_Отрывок для чтения_:

Для основной массы крестьянства такая политика обернулась адом, но для деревенской элиты советская власть была "очень даже замечательная". Ей она служила верой и правдой, а в известный момент и просто превратилась в эту власть. Разграбив имения и перебив дворянство, крестьяне стали КАК БЫ помещиками. Но мечта осуществлялась дальше и больше. Ведь помещики не просто помещики — они живут в городе и что-то там делают по военной и гражданской части. Следующим этапом самозванства явилось превращение крестьян в КАК БЫ офицеров. Возник тип "советского офицера" — жалкого существа в заляпанном мундире, похожем на мешок, и с "блестящим военным образованием", смысл которого умещается в короткую фразу: "Ура, наши идут!" Вот он — едет зайцем на трамвае от знакомой продавщицы пива, выставившей "за ночь" три бутылки "жигулёвского". Спит в пьяном забытьи на грязной скамье и видит сон о прибытии полковником в родную деревню. Тут же возник и тип КАК БЫ чиновника. Вот он в его максимальном развитии — безлобое существо в громадном пиджаке, открывающее лаптем дверь в своё министерство: разнос актива, щипок секретарши за ягодицу, беседа по вертушке, и "банька" — в бассейне подплывает первый зам, толкая перед собой плотик с рюмкой коньяка. Но это всё ерунда. Хотелось большего. Ведь вершиной русской дворянской культуры была литература. Вот то неведомое и загадочное занятие, коим занимались в городах все эти жившие за крестьянский счёт Пушкины, Тургеневы и Толстые. И кулачество добралось до вершины, став КАК БЫ писателями. Для облегчения задачи был создан волшебный Литературный институт, где упрямый "селькор" по советскому велению, по своему хотению оборачивался из деревенского Ивана-дурака Великим Писателем Земли Русской.

_Описание задания_: Переведите на английский язык следующее предложение из отрывка для чтения: «Ведь вершиной русской дворянской культуры была литература».

_Сохранённые записи_:

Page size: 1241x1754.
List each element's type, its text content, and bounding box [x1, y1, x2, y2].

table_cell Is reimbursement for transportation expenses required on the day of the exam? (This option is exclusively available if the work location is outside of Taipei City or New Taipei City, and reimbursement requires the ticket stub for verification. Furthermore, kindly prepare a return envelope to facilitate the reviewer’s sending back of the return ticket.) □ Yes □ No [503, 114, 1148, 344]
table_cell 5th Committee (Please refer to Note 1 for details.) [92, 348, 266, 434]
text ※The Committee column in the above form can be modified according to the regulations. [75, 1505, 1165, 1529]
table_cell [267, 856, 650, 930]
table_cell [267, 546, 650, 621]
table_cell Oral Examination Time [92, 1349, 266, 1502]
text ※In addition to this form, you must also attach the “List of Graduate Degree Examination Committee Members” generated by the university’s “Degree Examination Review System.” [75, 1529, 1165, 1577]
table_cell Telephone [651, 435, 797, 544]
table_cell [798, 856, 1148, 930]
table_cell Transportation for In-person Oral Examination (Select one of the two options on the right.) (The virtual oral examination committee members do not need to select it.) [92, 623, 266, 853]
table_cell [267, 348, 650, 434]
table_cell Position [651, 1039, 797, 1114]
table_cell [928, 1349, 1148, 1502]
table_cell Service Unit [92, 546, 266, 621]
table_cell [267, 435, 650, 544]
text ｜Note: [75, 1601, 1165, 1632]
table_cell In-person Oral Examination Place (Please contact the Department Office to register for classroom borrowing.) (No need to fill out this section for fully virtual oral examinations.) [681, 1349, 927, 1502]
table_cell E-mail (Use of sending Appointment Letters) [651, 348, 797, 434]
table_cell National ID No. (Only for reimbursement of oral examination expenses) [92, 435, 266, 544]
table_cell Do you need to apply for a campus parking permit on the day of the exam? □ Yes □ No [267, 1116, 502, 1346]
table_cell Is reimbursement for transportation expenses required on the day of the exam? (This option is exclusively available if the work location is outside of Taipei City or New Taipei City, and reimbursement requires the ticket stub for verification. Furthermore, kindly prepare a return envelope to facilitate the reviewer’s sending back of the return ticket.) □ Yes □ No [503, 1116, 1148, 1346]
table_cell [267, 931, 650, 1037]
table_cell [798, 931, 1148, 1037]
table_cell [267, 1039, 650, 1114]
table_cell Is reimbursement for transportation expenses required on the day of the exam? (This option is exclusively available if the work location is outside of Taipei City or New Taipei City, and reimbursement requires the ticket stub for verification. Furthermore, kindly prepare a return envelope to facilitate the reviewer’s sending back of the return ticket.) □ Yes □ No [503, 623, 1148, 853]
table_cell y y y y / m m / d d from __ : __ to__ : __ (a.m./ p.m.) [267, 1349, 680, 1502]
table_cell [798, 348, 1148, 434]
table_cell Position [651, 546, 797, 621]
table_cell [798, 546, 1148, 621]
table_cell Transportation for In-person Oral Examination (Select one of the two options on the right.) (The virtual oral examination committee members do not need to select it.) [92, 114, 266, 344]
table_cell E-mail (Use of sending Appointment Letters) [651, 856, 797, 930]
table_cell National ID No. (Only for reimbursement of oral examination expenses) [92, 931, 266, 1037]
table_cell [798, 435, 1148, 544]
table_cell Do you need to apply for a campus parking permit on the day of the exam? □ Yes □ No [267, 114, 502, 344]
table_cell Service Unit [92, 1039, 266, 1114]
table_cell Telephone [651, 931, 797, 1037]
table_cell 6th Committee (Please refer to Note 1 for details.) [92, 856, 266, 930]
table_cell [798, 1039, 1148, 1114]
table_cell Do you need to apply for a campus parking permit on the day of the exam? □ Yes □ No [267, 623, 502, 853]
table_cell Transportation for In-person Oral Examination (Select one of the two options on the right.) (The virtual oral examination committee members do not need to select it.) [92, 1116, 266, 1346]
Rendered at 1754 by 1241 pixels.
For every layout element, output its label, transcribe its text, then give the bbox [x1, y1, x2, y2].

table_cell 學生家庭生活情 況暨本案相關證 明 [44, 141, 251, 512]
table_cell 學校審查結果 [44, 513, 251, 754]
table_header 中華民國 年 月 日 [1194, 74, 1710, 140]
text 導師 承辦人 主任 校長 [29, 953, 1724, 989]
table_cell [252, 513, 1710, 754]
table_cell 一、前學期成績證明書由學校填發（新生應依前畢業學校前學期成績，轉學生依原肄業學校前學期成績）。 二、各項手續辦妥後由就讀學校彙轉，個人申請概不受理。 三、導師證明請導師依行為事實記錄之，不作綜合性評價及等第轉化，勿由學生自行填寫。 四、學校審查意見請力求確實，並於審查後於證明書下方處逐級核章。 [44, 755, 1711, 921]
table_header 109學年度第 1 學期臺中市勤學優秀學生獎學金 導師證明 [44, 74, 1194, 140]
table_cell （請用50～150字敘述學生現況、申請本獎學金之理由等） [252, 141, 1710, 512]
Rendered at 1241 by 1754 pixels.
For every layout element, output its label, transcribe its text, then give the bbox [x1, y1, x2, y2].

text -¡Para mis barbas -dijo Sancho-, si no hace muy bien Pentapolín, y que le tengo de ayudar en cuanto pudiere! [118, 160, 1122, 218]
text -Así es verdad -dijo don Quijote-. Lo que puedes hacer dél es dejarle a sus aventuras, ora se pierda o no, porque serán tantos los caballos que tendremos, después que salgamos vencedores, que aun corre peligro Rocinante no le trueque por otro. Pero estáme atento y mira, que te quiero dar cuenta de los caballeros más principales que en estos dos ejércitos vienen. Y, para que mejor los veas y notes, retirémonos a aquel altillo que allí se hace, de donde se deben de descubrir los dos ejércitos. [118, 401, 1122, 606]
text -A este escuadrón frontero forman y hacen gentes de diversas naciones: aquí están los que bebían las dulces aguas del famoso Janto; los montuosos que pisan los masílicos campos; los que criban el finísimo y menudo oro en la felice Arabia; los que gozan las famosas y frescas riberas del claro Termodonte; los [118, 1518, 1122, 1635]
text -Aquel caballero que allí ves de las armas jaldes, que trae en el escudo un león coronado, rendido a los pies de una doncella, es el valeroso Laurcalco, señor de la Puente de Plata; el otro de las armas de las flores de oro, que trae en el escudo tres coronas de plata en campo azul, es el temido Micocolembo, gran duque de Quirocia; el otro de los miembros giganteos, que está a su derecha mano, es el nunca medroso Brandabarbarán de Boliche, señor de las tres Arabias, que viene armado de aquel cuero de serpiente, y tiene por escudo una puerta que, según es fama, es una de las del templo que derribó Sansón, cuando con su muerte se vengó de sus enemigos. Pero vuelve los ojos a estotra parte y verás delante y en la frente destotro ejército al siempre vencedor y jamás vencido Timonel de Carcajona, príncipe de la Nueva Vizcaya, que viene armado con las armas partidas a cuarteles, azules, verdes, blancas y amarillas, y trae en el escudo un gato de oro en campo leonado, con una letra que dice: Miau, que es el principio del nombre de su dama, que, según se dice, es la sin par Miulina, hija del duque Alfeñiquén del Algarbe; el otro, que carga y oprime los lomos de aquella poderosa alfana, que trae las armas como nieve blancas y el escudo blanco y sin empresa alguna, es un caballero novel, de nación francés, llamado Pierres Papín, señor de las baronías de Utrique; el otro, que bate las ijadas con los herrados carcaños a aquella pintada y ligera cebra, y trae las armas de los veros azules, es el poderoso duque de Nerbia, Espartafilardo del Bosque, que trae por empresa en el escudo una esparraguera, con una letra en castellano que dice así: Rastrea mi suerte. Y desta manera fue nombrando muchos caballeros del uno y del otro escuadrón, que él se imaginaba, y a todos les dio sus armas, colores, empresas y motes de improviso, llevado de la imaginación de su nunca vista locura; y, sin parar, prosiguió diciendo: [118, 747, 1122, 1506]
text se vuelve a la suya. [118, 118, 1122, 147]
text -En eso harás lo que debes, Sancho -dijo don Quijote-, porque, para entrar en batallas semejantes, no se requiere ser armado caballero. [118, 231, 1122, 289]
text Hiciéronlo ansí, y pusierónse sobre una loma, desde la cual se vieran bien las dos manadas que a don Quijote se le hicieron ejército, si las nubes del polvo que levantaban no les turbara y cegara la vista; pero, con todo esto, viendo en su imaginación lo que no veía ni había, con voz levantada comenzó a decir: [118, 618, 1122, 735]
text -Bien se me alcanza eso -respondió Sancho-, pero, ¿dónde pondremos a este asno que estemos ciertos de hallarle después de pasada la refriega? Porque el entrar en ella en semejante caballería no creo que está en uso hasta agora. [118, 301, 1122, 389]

_Ответ на задание_: After all, the pinnacle of Russian noble culture was literature.